I agree that the question at the head of the thread betrays either a startling ignorance of the evolutionary explanation or is a failed attempt to mock it, so you are probably right to suggest that answering it in greater detail than has already been done will be of little advantage. Your suggestion that YECs are presuppositionalists interests me however. I suspect they are. And that they are not alone. Are you saying that scientists in the disciplines of physics, chemistry, geology and cosmology have found some epistemic foundation which involves no presuppositions? I don’t say that the philosophy of a scientist invalidates her research, but I doubt the intimation that scientific research is carried out in an unproved-assumption-free environment, or that scientists are able to keep their presuppositions from affecting all the conclusions that are reached. And no, I am not a YEC; I just think the philosophy of science is often overlooked, and scientists are not always willing to own their own presuppositions. And no, I am not a YEC.
Here is a non-sequiter that I’ll toss up for grabs – since humans share much more genetic code with chimps than with dogs, how come dogs are so much better at reading and responding to our facial expression, our moods, and even our gestures?
Edited by Adminnemooseus, : Add a blank line between paragraphs.
. . . and by non-sequiter I really meant non sequitur
dwise1, I think I saw the science show you describe - I found it quite amazing, and it helped to validate some of my experiences of apparent understanding between me and some dogs I've had.
Don't know the point of these musings, exactly, but if domestication is the answer for dogs, what happened to cats!? Haven't they been domesticated as long or almost as long as dogs? (Or is this a cat-person sort of blog???)
Are you distinguishing between actual presuppositions that have no basis in evidence and apparent presuppositions which are actually the conclusions reached by a couple centuries or more of observation and experimentation that form the fundamental bases of those sciences?
I was using the term as in “to suppose beforehand.” I see the distinction you are making, though I am not sure that one of them is actual and the other apparent. As long as the suppositions were prior to the main argument, I would think they would all be actual presuppositions. But that’s getting a little picky and likely pointless.
What I was suggesting is that essentially none of our knowledge can be proved without some recourse to circularity, including our observations of the world around us. I believe there is a fly on the window screen in front of me working his front legs in what seems like a taunt, but my evidence for that is based on the same sensory experience that I reported in the first place. I think all I can say in this case without presupposing that my perception is correct is some nonsense about being appeared to flyly. Even so, I think I know there was a fly there a minute ago because my eyesight has been demonstrated to correspond to reality in most conditions like the present ones. But I cannot prove it.
In the case of the scientific disciplines, it appears to me that the methods used have a pretty respectable degree of validity, but no claim to final certainty or enshrinement in the Temple of Truth for several reasons.
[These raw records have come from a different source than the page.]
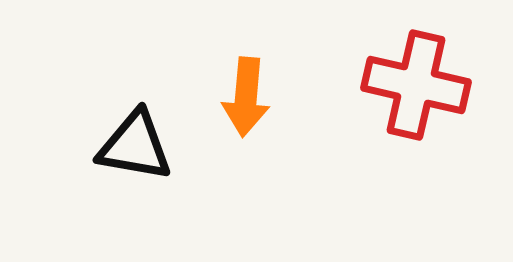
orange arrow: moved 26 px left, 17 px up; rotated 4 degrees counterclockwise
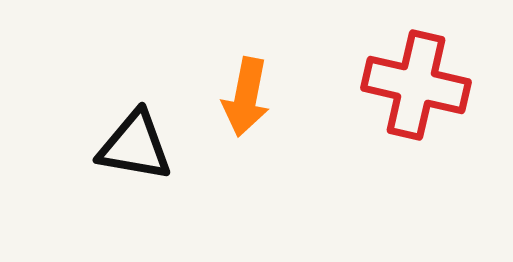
orange arrow: rotated 6 degrees clockwise
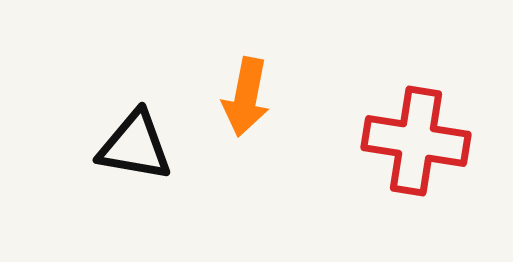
red cross: moved 56 px down; rotated 4 degrees counterclockwise
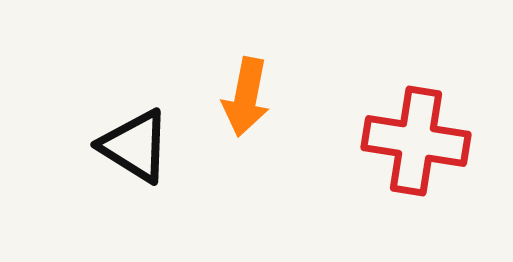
black triangle: rotated 22 degrees clockwise
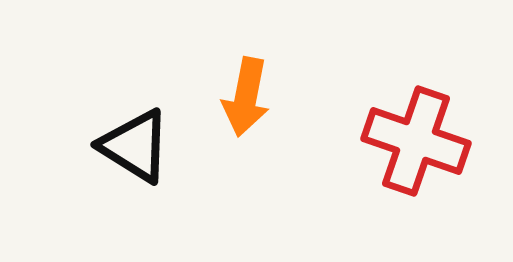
red cross: rotated 10 degrees clockwise
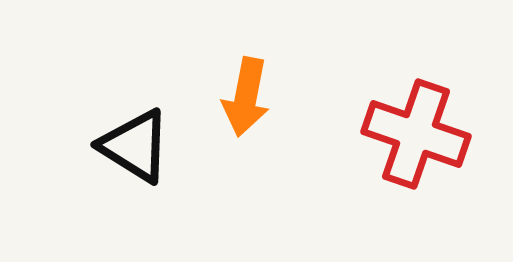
red cross: moved 7 px up
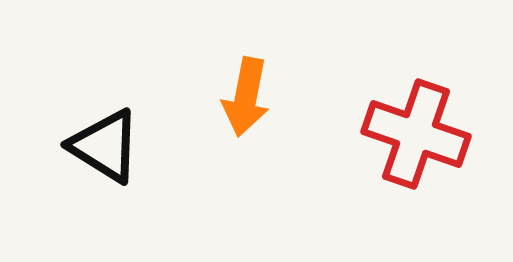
black triangle: moved 30 px left
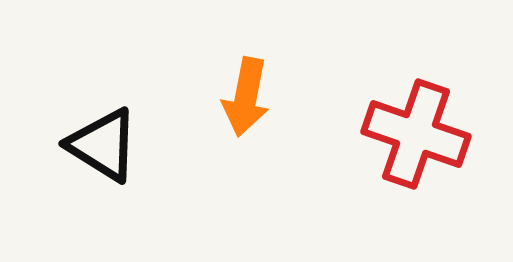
black triangle: moved 2 px left, 1 px up
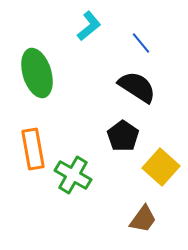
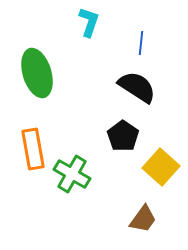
cyan L-shape: moved 4 px up; rotated 32 degrees counterclockwise
blue line: rotated 45 degrees clockwise
green cross: moved 1 px left, 1 px up
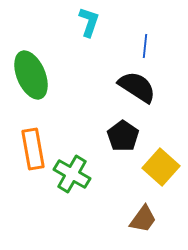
blue line: moved 4 px right, 3 px down
green ellipse: moved 6 px left, 2 px down; rotated 6 degrees counterclockwise
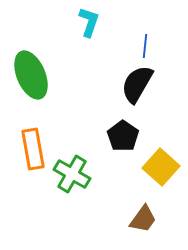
black semicircle: moved 3 px up; rotated 93 degrees counterclockwise
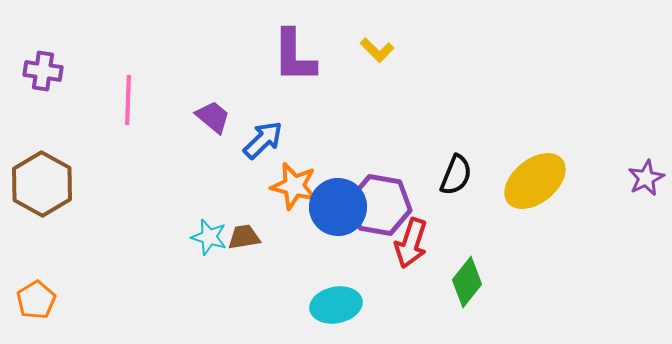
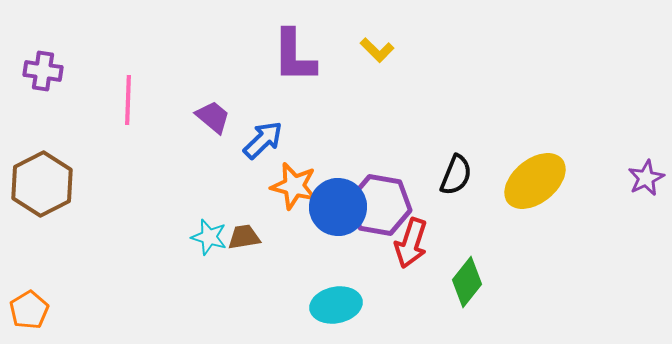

One, as I’ve been prattling on about, the evidence for the reliability of the scientific method comes from where? The scientific method. Two, the nature of our knowledge gained by experimentation is always contingent. Advances often come at the expense of the previous paradigm (and often over the determined resistance of the old guardians who have so much invested in it). Also, there is often epistemic encroachment from the researcher into research – and how could it be otherwise? Were we talking about presuppositions?
There, not nearly as interesting as Garrison Keillor, but I did finally manage to make my story come back around to the beginning.